I told her about riding those mountain roads with Julie on the back of my bike, her arms wrapped around my waist, her laughter carried away by the wind.
And when I said Julie’s name, Hope didn’t flinch. Didn’t pull away. She just listened, her eyes never leaving mine, her hand still holding mine across the table.
“She loved the mountains,” I said, my voice rough. “Used to say she could feel God there. In the trees and the mist and the way the light came through the leaves.” I stopped, swallowing hard. “We would ride up to Clingmans Dome sometimes, just to watch the sunset. She would sit on my bike with her head on my shoulder, and we wouldn’t say anything. We’d just... be.”
Hope’s eyes glistened, but she didn’t cry. She just squeezed my hand and said, “She sounds like she was an incredible person.”
“She was.” The words came out steady, true. “She was everything.”
“Tell me more,” Hope whispered. “Tell me about her.”
So I did.
I told her about the first time I kissed Julie in the eighth grade, behind the bleachers after a football game, both of us nervous and fumbling and laughing when our noses bumped. I told her about prom, how Julie had worn a blue dress that matched her eyes, and how I had stepped on her feet three times during the slow dance. I told her about our wedding. Small and simple, just family and the club, Julie in a white sundress with wildflowers in her hair.

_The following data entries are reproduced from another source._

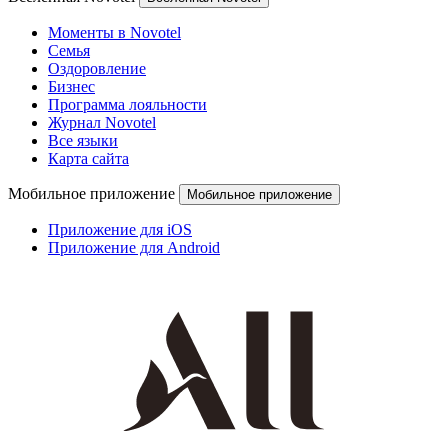
Моменты в Novotel
Семья
Оздоровление
Бизнес
Программа лояльности
Журнал Novotel
Все языки
Карта сайта
Мобильное приложение
Мобильное приложение
Приложение для iOS
Приложение для Android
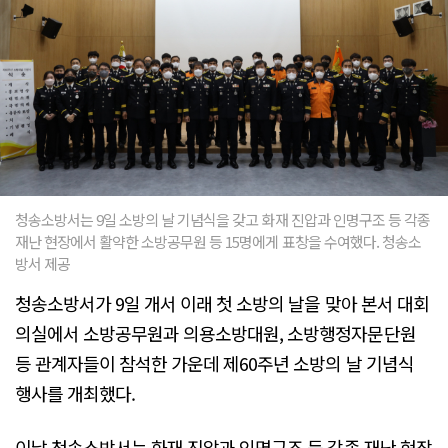
청송소방서는 9일 소방의 날 기념식을 갖고 화재 진압과 인명구조 등 각종
재난 현장에서 활약한 소방공무원 등 15명에게 표창을 수여했다. 청송소
방서 제공
청송소방서가 9일 개서 이래 첫 소방의 날을 맞아 본서 대회
의실에서 소방공무원과 의용소방대원, 소방행정자문단원
등 관계자들이 참석한 가운데 제60주년 소방의 날 기념식
행사를 개최했다.
이날 청송소방서는 화재 진압과 인명구조 등 각종 재난 현장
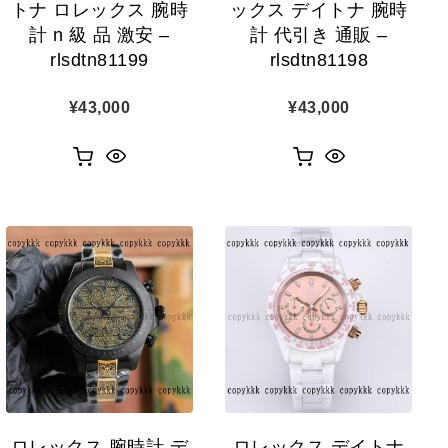
トナ ロレックス 腕時
ックス デイトナ 腕時
計 n 級 品 激安 –
計 代引き 通販 –
rlsdtn81199
rlsdtn81198
¥
43,000
¥
43,000
ロレックス 腕時計 デ
ロレックス デイトナ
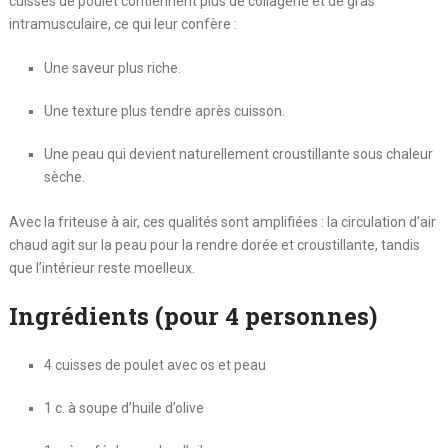
cuisses de poulet contiennent plus de collagène et de gras
intramusculaire, ce qui leur confère :
Une saveur plus riche.
Une texture plus tendre après cuisson.
Une peau qui devient naturellement croustillante sous chaleur
sèche.
Avec la friteuse à air, ces qualités sont amplifiées : la circulation d’air
chaud agit sur la peau pour la rendre dorée et croustillante, tandis
que l’intérieur reste moelleux.
Ingrédients (pour 4 personnes)
4 cuisses de poulet avec os et peau
1 c. à soupe d’huile d’olive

I told her about the way Julie used to hum while she cooked, always off-key but so damn happy it didn’t matter. About how she would steal my T-shirts and wear them around the house, the fabric hanging to her knees. About the way she would curl up against me at night, her head on my chest, her fingers tracing the tattoos on my ribs while she told me about her day.
I told her about the years we tried for a baby. The hope and the heartbreak, month after month. The way Julie would cry in the bathroom when her period came, and after every miscarriage. How I would hold her and promise her it would happen, that we just had to keep trying.
And I told her about the day Julie told me she was pregnant.
“We were in the kitchen,” I said, my voice barely above a whisper. “I was making breakfast—eggs and bacon, nothing fancy. And she just walked up behind me, wrapped her arms around my waist, and said, ‘Chapman, we’re having a baby.’”
Hope’s breath hitched, and I saw tears slip down her cheeks.
“I turned around so fast I almost knocked the pan off the stove,” I continued. “And she was holding the pregnancy test, and she was crying, and I just—I picked her up and spun her around. Right there in the kitchen. We were both crying and laughing, and I kept saying, ‘We’re gonna be parents. We’re gonna be parents.’”
I stopped, my throat closing up.
“She was so happy,” I said finally. “So fucking happy. She would talk to her belly every night, telling Aurora stories about what her life was going to be like. About how much we loved her already. About how she was going to grow up surrounded by family and the mountains and everything good in the world.”
Hope was crying openly now, her hand gripping mine like a lifeline.
“And then she died,” I said, the words flat and final. “And all those promises, all those dreams, they died with her.”
“But Aurora didn’t,” Hope said softly.
I looked up, meeting her eyes.
“Aurora’s still here,” she continued, her voice gentle but firm. “And she still deserves all those things Julie wanted for her. The family. The love. The good life.”
My chest tightened, and I felt something crack inside me. Something that had been holding me together through sheer force of will.
“I don’t know how to give her that,” I admitted. “I don’t know how to be her father without Julie.”
“You learn,” Hope said simply. “You try. You fail. You get back up and try again.” She paused, her thumb brushing over my knuckles. “And you let people help you. You don’t have to do it alone, Chapman.”
I stared at her, at the tears on her cheeks and the quiet strength in her eyes, and I realized something. She wasn’t just listening to my stories about Julie. She washoldingthem. Holdingme. Making space for my grief without trying to fix it or take it away.
And for the first time since Julie died, I didn’t feel like I was drowning.
The days blurred together after that.
We would meet at the diner two, sometimes three times a week. Other nights, when the weather was good, we would meet at Medicine Park and walk the trails that wound through the Wichita Mountains. The paths were quiet and empty after dark, just the sound of our footsteps on gravel and the distant call of owls in the trees.
I told her about Digger and Stella. How they had been high school sweethearts just like me and Julie, how Stella ran the Tennessee clubhouse kitchen and kept all the brothers in line with nothing but a wooden spoon and a sharp tongue. I told her about Ravage and the houses we built together, about Sandman and the work we did in the tomb that I couldn’t talk about, but she seemed to understand anyway.
And slowly, carefully, I started asking her questions.